GDPR and CPRA: rethinking analytics
The screenshot is from my laptop with macOS Big Sur using Safari.
It’s time to be a little hard with the bullshit about analytics and trackers. Do you need all your trackers?
Do you want to ask your user to consent with a very long list?
We are living with GDPR and CPRA so… Let’s start rethinking analytics!
Laws
California Privacy Rights Act (CPRA) includes all parts of the California Consumer Privacy Act (CCPA) and reinforces it.
At this time (July 5th, 2020), GDPR and CCPA are effective. So each part where I indicate that it’s from/included in CCPA, it’s effective right now.
GDPR | CPRA | |
---|---|---|
effective Date | May 25th, 2018 | January 1st, 2023 |
who is regulated | Controllers | Businesses (CCPA) |
who is protected | Data Subjects | Consumers (CCPA) |
children get special protection | ✅ | ✅ (CCPA) |
covers Employees | ✅ | ✅ not until: - January 1st 2021: CCPA - January 1st 2023: CPRA |
what information is protected | Personal data | Personal info (CCPA) |
additional restrictions on sensitive data | ✅ | ✅ |
exemptions | ✅ | ✅ (CCPA) |
lawful bases to process personal data | ✅ | ❌ (CCPA) |
law is protected from watering down | ❌ | ✅ |
right to know / right to be notified | ✅ | ✅ (CCPA) |
right to access | ✅ | ✅ (CCPA) |
right to correct / right to rectification | ✅ | ✅ |
right to erasure / right to be forgotten | ✅ | ✅ (CCPA) |
right to restrict processing | ✅ | ✅ |
right to data portability | ✅ | ✅ (CCPA) |
right to “Opt-Out” / right to say no | ✅ | ✅ (CCPA) |
right to limit the use of sensitive personal infromation (including precise geolocation) | ✅ | ✅ (provide ) |
right to reject automated decision making and profiling | ✅ | ✅ |
right to no retaliation/right to not be discriminated against | ✅ | ✅ (CCPA) |
privacy policy disclosure | ✅ | ✅ (CCPA) |
data protection by design and default | ✅ | ✅ |
written contracts with processors, service providers, contractors, third parties | ✅ | ✅ (CCPA) |
maintain records of processing activities | ✅ | ✅ |
respond to rights requests | ✅ | ✅ (CCPA) |
new homepage links required (ex. limit use of sensitive personal information) | ❌ | ✅ (CCPA) |
implement appropriate security measures | ✅ | ✅ (CCPA) |
security breach notification | ✅ | ✅ (CCPA) |
data protection impact analysis | ✅ | ✅ |
data protection officers | ✅ | ❌ (CCPA) |
adhere to the rules of cross-border data | ✅ | ❌ |
dedicated supervisory authority | ✅ | ✅ |
penalties (civil fines) | ✅ | ✅ |
penalties (private rights of action) | ✅ | ✅ |
No tracker on my blog?
You have no banner or selector about cookies or consent because I don’t use trackers.

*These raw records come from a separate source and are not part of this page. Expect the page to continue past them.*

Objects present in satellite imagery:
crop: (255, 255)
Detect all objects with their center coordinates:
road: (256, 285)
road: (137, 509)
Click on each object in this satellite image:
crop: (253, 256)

I replaced trackers like Google Analytics, Matomo (ex Piwik) with a customized web server and reverse-proxy.
You can’t imagine what your browser can tell about you without using javascript, it’s incredible.
My stack
For a business reason, I won’t give you all information about how I get and analyze metrics but these are the big lines:
- database with homemade functions
- homemade module for reverse-proxy and web server
- message broker
- workers to parse each message and send it to the database
- dashboard to analyze and get alert if needed
I don’t need Google Analytics to know your screen size because I know with which image is loaded, thank you HTML5 and CSS3.

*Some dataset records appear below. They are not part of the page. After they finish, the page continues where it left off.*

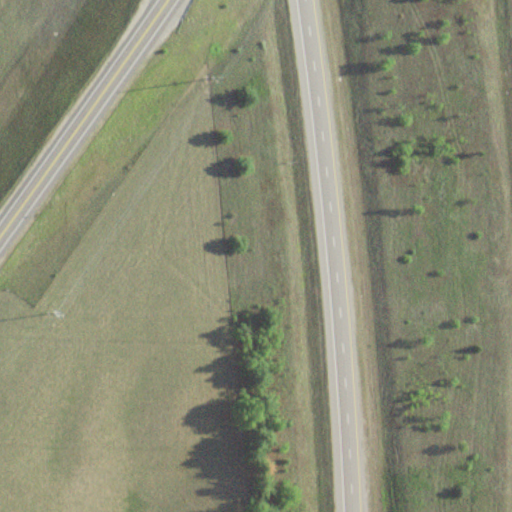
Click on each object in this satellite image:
road: (83, 117)
road: (328, 255)
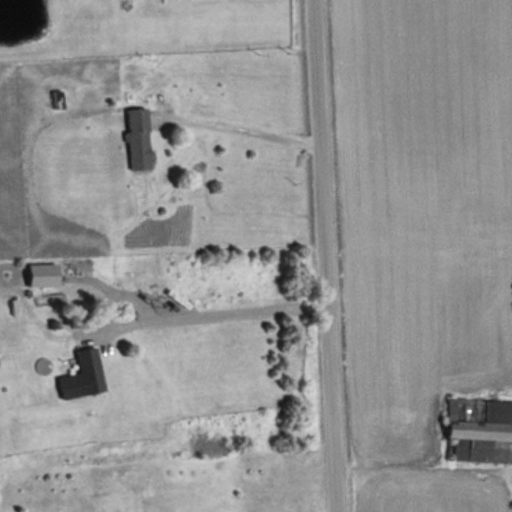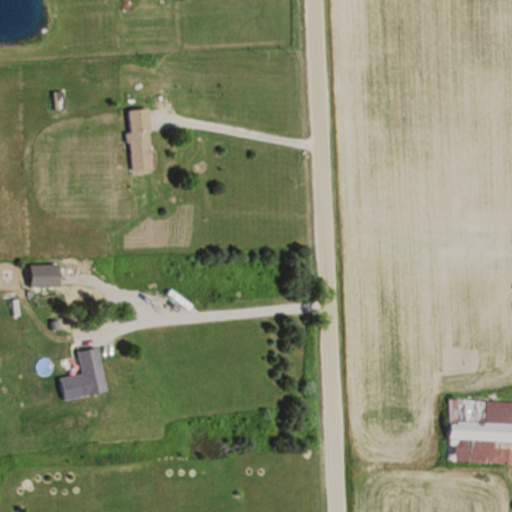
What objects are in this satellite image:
road: (234, 127)
building: (138, 151)
road: (320, 255)
building: (84, 377)
building: (475, 424)
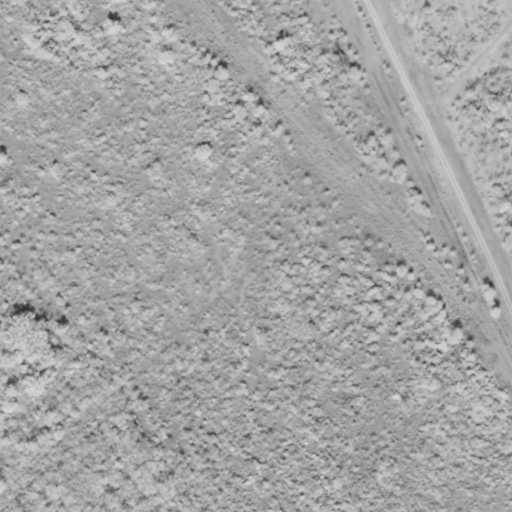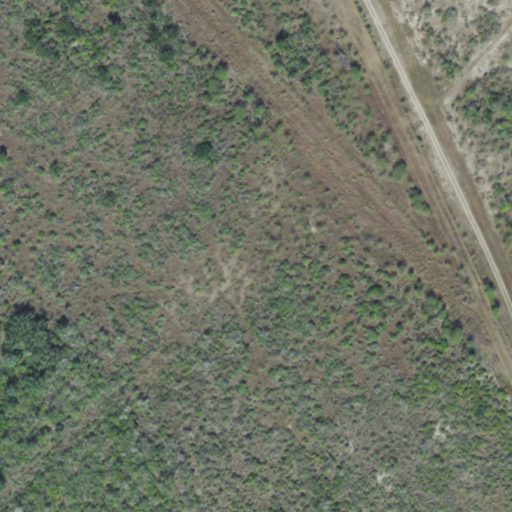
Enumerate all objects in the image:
road: (445, 140)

Analytics = just what you need
You need to limit the information that you ask/collect to what you need, thank GDPR to remember it.

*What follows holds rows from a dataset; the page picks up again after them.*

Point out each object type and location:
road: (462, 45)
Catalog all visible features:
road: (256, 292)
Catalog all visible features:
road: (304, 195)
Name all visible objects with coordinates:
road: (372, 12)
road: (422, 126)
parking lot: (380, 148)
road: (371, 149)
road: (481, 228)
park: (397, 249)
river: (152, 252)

Let’s think about what metrics do you need…
- URL
- number of view
- number of error like trying to go to a restricted page or trying to brute-force
- user’s country (easy with your IP) but I don’t need to save this IP, just the country, so easy and a lot more privacy-friendly
- screen size
- language accepted by the browser
It’s just an example but please, stop accumulating 5/10/20 trackers just to know what you can know just reading correctly information from the user’s browser and your reverse-proxy/webserver.